Lichtenstein’s ‘straight-jacket’ was the limitation of half-tone printing, primarily the Ben Day dot, which economically captures what should be subtle gradations in contrast and colour. He relished exploring the limits of what this visual vocabulary could achieve, and revelled in capturing ephemeral phenomena such as the sun setting over water or light from a lamp in motion lines and hatching—a modern shorthand for energy and movement.
But of these representational challenges, Lichtenstein particularly loved depicting paint itself. For example, Brushstrokes, a colour screen-print from 1967, depicts a cartoon gestural stroke—the type of painterly mark that was the authentic and emotive sign of Abstract Expressionism. Suspended over a ground of blue half-tone dots, the slashed and dripped brushstrokes parody the serious pursuits of the previous generation of American artists. Lichtenstein may have also been poking fun at his own Abstract Expressionist paintings of the previous decade, as he mused that his drips would have to ‘look like drops of water drawn by a commercial artist’.⁶
Later, in 1982, Lichtenstein loosened his straight-jacket by reintroducing into his work the ‘real’ brushstroke that he had abandoned decades earlier. In Abstract Expressionism, the gestural brushstroke was made automatically and was an expression of the subconscious, but in Lichtenstein’s work these sat side-by-side with cartoon brushstrokes, blurring notions of authenticity and the division of high and low art. Lichtenstein made clear in a 1986 interview that ‘everything is a brushstroke…That’s the idea. It gives me a certain freedom’.⁷
Master printmaker Kenneth Tyler, who worked with Lichtenstein throughout his career, recalled that Lichtenstein always ‘questioned what a mark was. He did that a lot. He did that at conversations at dinner, he did that in conversations in the studio’.⁸ This questioning was taken to a new level with the 1992 Reflections series produced at Tyler Graphics, where each print is contained within a printed ‘frame’ and is obscured by a cartoonish emulation of a reflection on glass.

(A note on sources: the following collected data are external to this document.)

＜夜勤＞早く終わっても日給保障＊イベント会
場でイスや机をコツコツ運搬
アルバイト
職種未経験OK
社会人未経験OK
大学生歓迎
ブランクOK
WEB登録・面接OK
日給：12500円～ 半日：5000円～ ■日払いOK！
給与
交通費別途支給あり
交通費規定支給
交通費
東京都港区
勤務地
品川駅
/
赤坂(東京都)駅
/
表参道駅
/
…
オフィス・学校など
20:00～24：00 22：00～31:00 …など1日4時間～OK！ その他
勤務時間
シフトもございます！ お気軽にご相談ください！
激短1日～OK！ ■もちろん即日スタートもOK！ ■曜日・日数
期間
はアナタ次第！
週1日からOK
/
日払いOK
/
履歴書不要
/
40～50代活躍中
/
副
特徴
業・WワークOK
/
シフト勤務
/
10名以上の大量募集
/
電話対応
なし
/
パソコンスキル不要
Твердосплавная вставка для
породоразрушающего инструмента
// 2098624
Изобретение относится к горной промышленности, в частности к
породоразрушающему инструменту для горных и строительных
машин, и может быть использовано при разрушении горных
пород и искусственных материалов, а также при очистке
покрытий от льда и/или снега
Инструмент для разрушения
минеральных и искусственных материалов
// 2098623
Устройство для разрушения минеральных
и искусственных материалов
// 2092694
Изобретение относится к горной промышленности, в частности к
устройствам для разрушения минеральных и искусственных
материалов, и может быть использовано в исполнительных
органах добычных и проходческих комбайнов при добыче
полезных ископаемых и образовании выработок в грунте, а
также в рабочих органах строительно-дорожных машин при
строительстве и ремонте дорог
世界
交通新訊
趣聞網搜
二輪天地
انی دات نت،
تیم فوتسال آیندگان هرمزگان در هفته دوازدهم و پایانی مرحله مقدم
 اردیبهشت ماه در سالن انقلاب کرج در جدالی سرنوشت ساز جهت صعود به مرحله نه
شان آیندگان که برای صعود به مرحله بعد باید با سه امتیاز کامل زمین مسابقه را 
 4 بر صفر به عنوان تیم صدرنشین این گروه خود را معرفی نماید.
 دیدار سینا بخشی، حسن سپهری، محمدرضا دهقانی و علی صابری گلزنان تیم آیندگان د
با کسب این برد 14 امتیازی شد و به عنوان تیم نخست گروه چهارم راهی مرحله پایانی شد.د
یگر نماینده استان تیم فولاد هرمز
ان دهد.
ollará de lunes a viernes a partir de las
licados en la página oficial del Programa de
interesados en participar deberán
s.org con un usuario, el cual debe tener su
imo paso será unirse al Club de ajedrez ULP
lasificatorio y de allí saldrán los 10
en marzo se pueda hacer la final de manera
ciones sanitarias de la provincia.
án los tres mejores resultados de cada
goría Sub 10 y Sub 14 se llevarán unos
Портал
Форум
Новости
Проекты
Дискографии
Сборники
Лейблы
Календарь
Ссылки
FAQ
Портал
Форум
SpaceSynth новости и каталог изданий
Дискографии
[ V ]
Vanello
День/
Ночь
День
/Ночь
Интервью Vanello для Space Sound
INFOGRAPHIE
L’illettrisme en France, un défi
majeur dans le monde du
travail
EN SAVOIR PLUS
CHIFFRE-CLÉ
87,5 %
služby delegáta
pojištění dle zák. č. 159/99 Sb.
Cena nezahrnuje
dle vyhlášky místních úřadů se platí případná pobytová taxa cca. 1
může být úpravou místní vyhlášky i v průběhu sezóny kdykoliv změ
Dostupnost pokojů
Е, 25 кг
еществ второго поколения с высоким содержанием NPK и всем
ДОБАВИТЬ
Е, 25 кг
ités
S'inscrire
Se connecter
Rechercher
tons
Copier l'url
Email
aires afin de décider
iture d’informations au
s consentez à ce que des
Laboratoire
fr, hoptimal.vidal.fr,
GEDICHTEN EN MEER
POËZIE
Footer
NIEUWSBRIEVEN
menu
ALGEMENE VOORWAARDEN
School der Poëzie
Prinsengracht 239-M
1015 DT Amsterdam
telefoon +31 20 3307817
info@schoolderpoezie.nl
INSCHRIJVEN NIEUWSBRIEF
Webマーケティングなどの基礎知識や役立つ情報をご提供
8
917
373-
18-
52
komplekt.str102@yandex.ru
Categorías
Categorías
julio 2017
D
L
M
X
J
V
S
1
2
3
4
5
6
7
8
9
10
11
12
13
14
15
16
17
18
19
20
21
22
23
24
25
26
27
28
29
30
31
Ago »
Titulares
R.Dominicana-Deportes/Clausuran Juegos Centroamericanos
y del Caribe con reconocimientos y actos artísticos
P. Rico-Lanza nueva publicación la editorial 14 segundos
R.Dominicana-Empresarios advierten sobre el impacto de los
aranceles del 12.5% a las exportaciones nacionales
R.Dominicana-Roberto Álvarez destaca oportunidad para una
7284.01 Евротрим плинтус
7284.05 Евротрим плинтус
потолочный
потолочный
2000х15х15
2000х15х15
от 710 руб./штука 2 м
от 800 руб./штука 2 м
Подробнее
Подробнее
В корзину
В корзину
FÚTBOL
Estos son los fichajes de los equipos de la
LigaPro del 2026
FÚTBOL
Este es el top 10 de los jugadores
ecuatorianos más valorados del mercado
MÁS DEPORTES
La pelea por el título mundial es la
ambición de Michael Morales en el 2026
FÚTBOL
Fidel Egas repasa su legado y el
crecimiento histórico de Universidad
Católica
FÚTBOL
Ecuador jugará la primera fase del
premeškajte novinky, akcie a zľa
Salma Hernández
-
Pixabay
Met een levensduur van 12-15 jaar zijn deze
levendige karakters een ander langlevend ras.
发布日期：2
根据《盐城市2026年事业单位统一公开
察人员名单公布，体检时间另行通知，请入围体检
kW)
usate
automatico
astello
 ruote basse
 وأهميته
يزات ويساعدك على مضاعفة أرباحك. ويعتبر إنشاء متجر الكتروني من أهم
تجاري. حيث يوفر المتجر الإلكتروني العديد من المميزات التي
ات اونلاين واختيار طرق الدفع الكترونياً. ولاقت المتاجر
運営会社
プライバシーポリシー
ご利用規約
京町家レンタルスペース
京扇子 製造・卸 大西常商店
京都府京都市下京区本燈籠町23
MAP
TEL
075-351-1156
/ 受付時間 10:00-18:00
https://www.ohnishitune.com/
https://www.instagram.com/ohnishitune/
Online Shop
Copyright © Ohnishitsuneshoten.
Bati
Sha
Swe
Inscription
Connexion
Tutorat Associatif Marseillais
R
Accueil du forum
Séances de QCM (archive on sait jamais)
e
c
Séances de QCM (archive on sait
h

Lichtenstein came to this idea after he tried photographing an artwork in Florida that had ‘this terrific glare on it, through the window…Then I thought it’s a good idea for paintings—it’s an excuse to do almost anything’.⁹
The work Reflections on Brushstrokes 1990 is an examination of the fetishized Abstract Expressionist masterpiece. By presenting this work as framed and behind glass, Lichtenstein has depicted the artwork as a desirable commodity, albeit one obscured by a cartoon glare. Footage in the Kenneth Tyler Collection of Lichtenstein at work on this project reveals that his gestural brushstrokes are not what they seem. These are not quick, frenzied marks, but instead are a composite, as Lichtenstein remarks on camera:
'It takes three lithographic plates to make the brushstroke look like a brushstroke.' [10]
This alignment and registration of three different printing plates with three different gestural marks to create one final Abstract Expressionist mark demonstrate that Lichtenstein sought an industrial precision, even when it came to the idea of the Abstract Expressionist masterpiece. Kenneth Tyler recalled that ‘instead of using a brush he started using rags saturated with pigment…the rag would produce beautiful subtle greys and solid blacks’, and that while they were proofing this work, he would beckon the printmakers to ‘make it look more mechanical, make it look more industrial’.¹¹
This approach restates Lichtenstein’s philosophy that commercialism and its veneration of the ‘thing’, or product, had eclipsed the Abstract Expressionist search for the unconscious and therefore authentic and unique expressive form. Reflections on Brushstrokes puts these marks under glass, relegating this style—which was once a part of his own practice—to a museum piece, reproduced in an edition of 68 prints.